Ellie - I do think she has definitely decided this is HER house and the heathens will have to bow down to her. I'm still making sure she sees them as often as I can. I put them on the bed with her making sure everyone is nice and control. She hisses a little but does not run and hide. I see that as a good thing. Last night was something major in my mind at least. I had the kittens out in the front room and didn't put Ellie back in my bedroom (gave her the option of going there though). So there are the kittens, playing and Ellie was interested so she went into the front room and watched. Hermie saw her and went to investigate....Ellie decided that was enough for her so she started waddling to my bedroom, Hermie followed, Ellie ran, so did Hermie. Well, she turned on him and gave him a few swats to let him know to back off.
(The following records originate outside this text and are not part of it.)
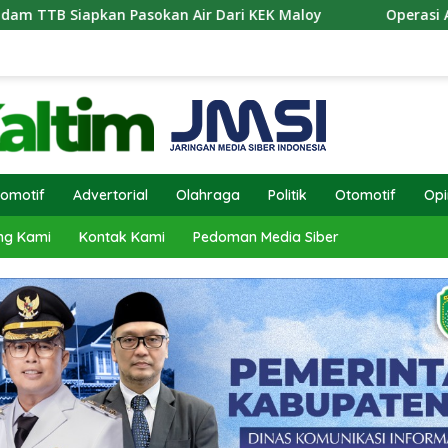
asokan Air Dari KEK Maloy
Operasi Antik Mahakam 20
omotif
Advertorial
Olahraga
Politik
Otomotif
Opi
ng Kami
Kontak Kami
Pedoman Media Siber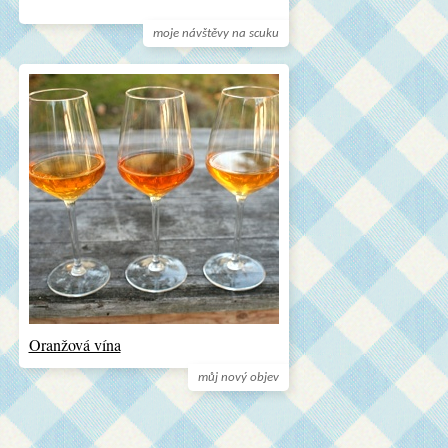
moje návštěvy na scuku
Oranžová vína
můj nový objev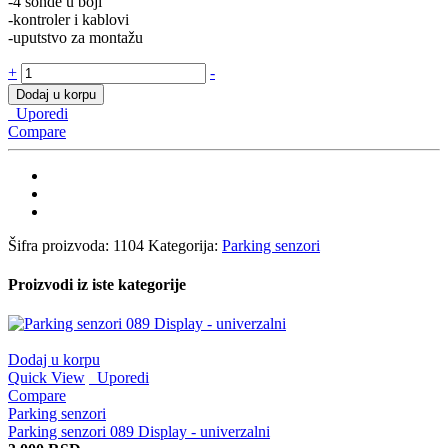
-4 sonde u boji
-kontroler i kablovi
-uputstvo za montažu
Parking
+
-
senzori
Dodaj u korpu
standard
Uporedi
-
Compare
beli
quantity
Šifra proizvoda:
1104
Kategorija:
Parking senzori
Proizvodi iz iste kategorije
Dodaj u korpu
Quick View
Uporedi
Compare
Parking senzori
Parking senzori 089 Display - univerzalni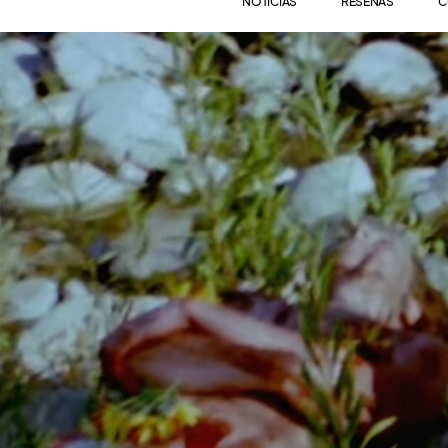
NOTICIAS
RESEÑAS
C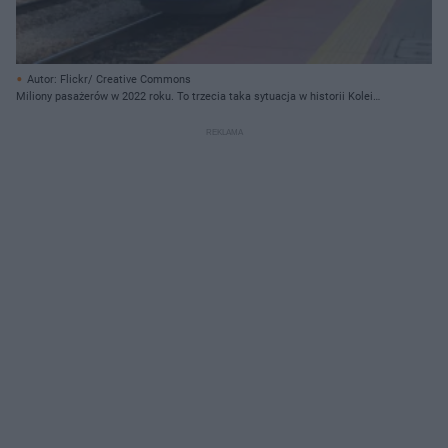
Autor: Flickr/ Creative Commons
Miliony pasażerów w 2022 roku. To trzecia taka sytuacja w historii Kolei
Małopolskich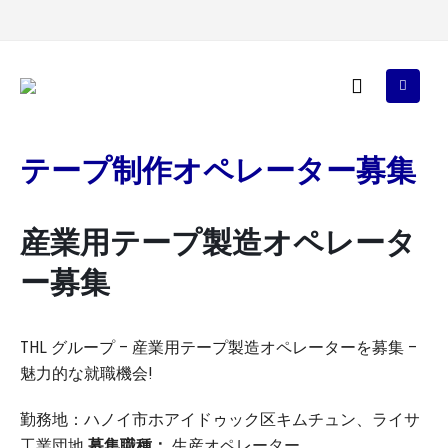
テープ制作オペレーター募集
産業用テープ製造オペレータ
ー募集
THL グループ – 産業用テープ製造オペレーターを募集 –
魅力的な就職機会!
勤務地：ハノイ市ホアイドゥック区キムチュン、ライサ
工業団地
募集職種：
生産オペレーター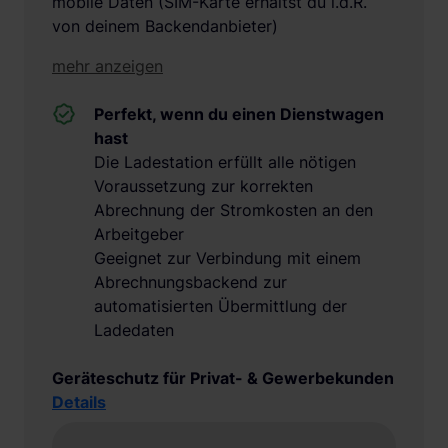
mobile Daten (SIM-Karte erhältst du i.d.R.
von deinem Backendanbieter)
mehr anzeigen
Perfekt, wenn du einen Dienstwagen
hast
Die Ladestation erfüllt alle nötigen
Voraussetzung zur korrekten
Abrechnung der Stromkosten an den
Arbeitgeber
Geeignet zur Verbindung mit einem
Abrechnungsbackend zur
automatisierten Übermittlung der
Ladedaten
Geräteschutz für Privat- & Gewerbekunden
Details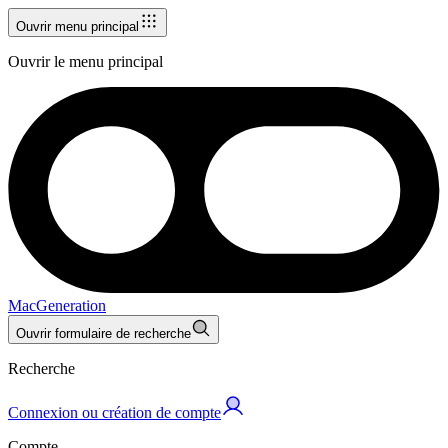
Ouvrir menu principal
Ouvrir le menu principal
MacGeneration
Ouvrir formulaire de recherche
Recherche
Connexion ou création de compte
Compte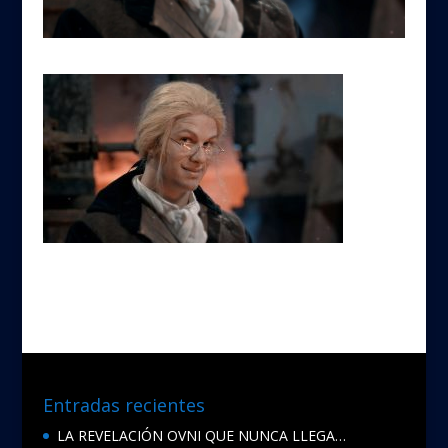
Entradas recientes
LA REVELACIÓN OVNI QUE NUNCA LLEGA…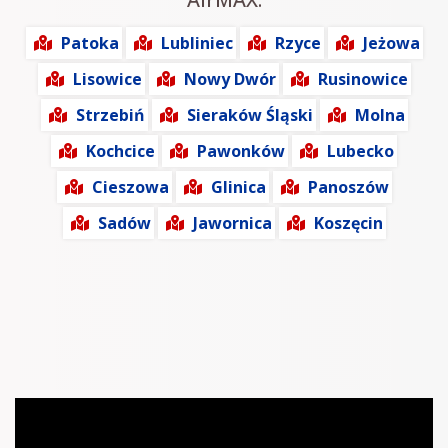
Patoka
Lubliniec
Rzyce
Jeżowa
Lisowice
Nowy Dwór
Rusinowice
Strzebiń
Sieraków Śląski
Molna
Kochcice
Pawonków
Lubecko
Cieszowa
Glinica
Panoszów
Sadów
Jawornica
Koszęcin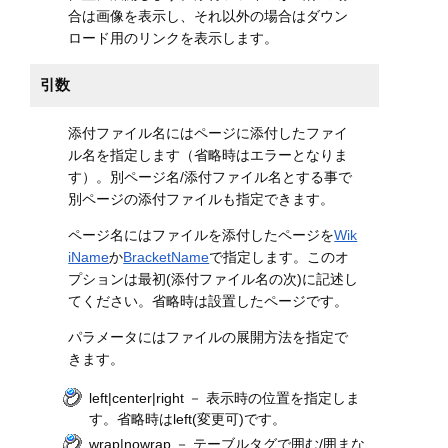
合は画像を表示し、それ以外の場合はダウン
ロード用のリンクを表示します。
引数
添付ファイル名にはページに添付したファイ
ル名を指定します（省略時はエラーとなりま
す）。別ページ名/添付ファイル名とする事で
別ページの添付ファイルも指定できます。
ページ名にはファイルを添付したページを
Wik
iName
か
BracketName
で指定します。このオ
プションは最初(添付ファイル名の次)に記述し
てください。省略時は設置したページです。
パラメータにはファイルの展開方法を指定で
きます。
left|center|right － 表示時の位置を指定しま
す。省略時はleft(変更可)です。
wrap|nowrap － テーブルタグで囲む/囲まな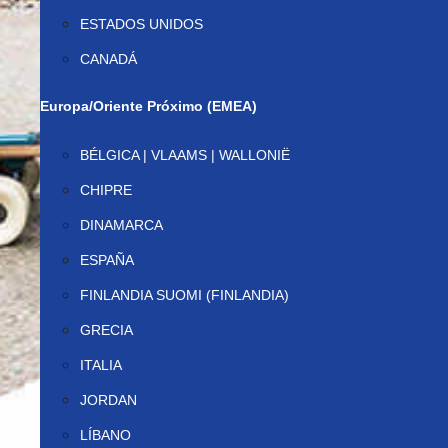
ESTADOS UNIDOS
CANADÁ
Europa/Oriente Próximo (EMEA)
BÉLGICA | VLAAMS | WALLONIË
CHIPRE
DINAMARCA
ESPAÑA
FINLANDIA SUOMI (FINLANDIA)
GRECIA
ITALIA
JORDAN
LÍBANO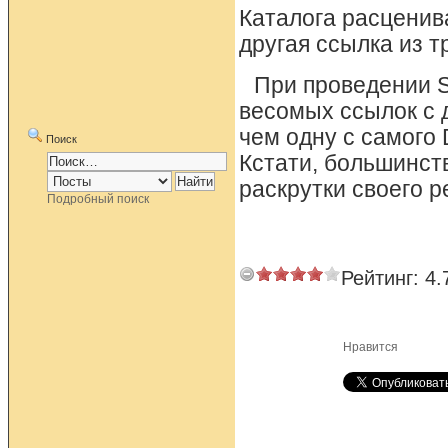
Каталога расценив
другая ссылка из т
При проведении 
весомых ссылок с 
чем одну с самого
Поиск
Кстати, большинст
раскрутки своего р
Подробный поиск
Рейтинг:
4.
Нравится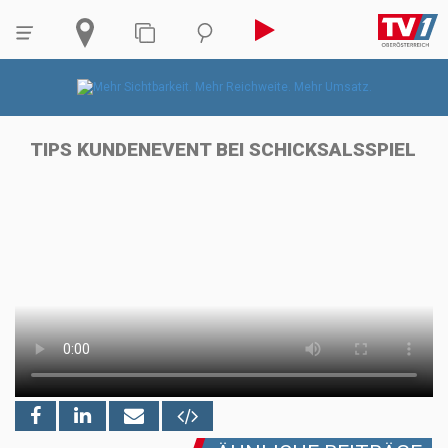
TIPS KUNDENEVENT BEI SCHICKSALSSPIEL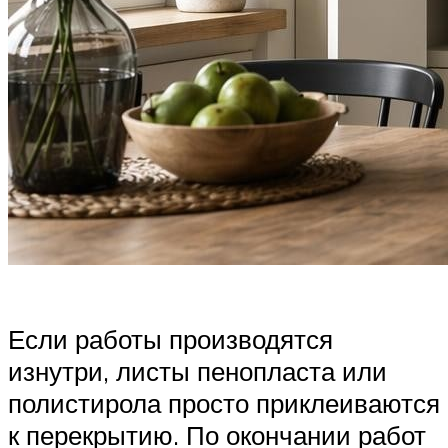
Если работы производятся
изнутри, листы пенопласта или
полистирола просто приклеиваются
к перекрытию. По окончании работ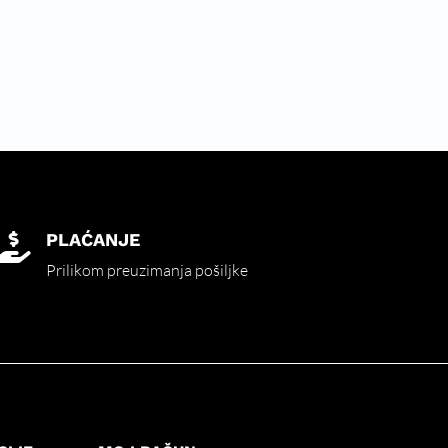
PLAĆANJE

Prilikom preuzimanja pošiljke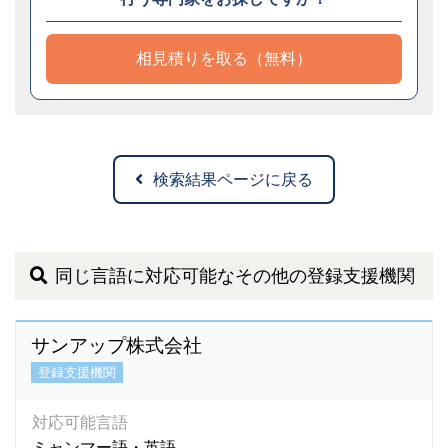
相見積りを取る（無料）
検索結果ページに戻る
同じ言語に対応可能なその他の登録支援機関
サンアップ株式会社
登録支援機関
対応可能言語
ミャンマー語・英語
He hid under a piece of furniture, I had to get him out and make sure he was ok. He was. Just shocked at the swatting. Of course Ellie ran to the bedroom and at that moment Louie got into the act and ran in there. I saved him the trouble of the swatting.

Wraggs is quite confused cause they heathens keep bothering her tail when she wags it. She has such a perplexed look on her face when they are playing with it. Someday I will get a picture of that.

And last night. Sigh. I lost the J key on my laptop because someone (Hermie) jumped from my couch to the coffee table on top of my keyboard and pulled the J key off. I spent almost 30 minutes getting it back on. Needless to say, they spent time in time out in my bathroom for their 'crime'. It could have been worse I guess, they could have peed on my keyboard. No, please, do not give them any ideas! They are good about coming up with mischief on their own.

That has been what has been going on around here. I miss Bob but Hermie, Louie, Ellie and Wraggs are keeping me focused.

Friday, July 3, 2009

Bob - you will be missed




It is strange without Bob in the house. For those that do not know, Bob passed way Wednesday night. When I got home that day he was in serious distress, having a hard time breathing, his eyes were weird, something was wrong, very, very wrong. I called the vet, said I thought it was time and they said come in now. They confirmed what I thought, he needed to go to the other side. It hurt, I will admit it. I made sure to tell him that I loved him and I was sorry, that I wanted him to live forever. But it was time. So they helped him go over. I stayed. I felt I owed him. I know I owed him. He went peacefully.

So quiet in the house without him. I know the heathens are here and I have Ellie and Wraggs but I keep looking for Bob. I heard him meow at me yesterday, I know, he wasn't here, but I heard him. His scratchy meow.

I will write more about his life later, right now I just can't deal with it.

Bob, Bobberooo, I will miss you. You were a wonderful kitty.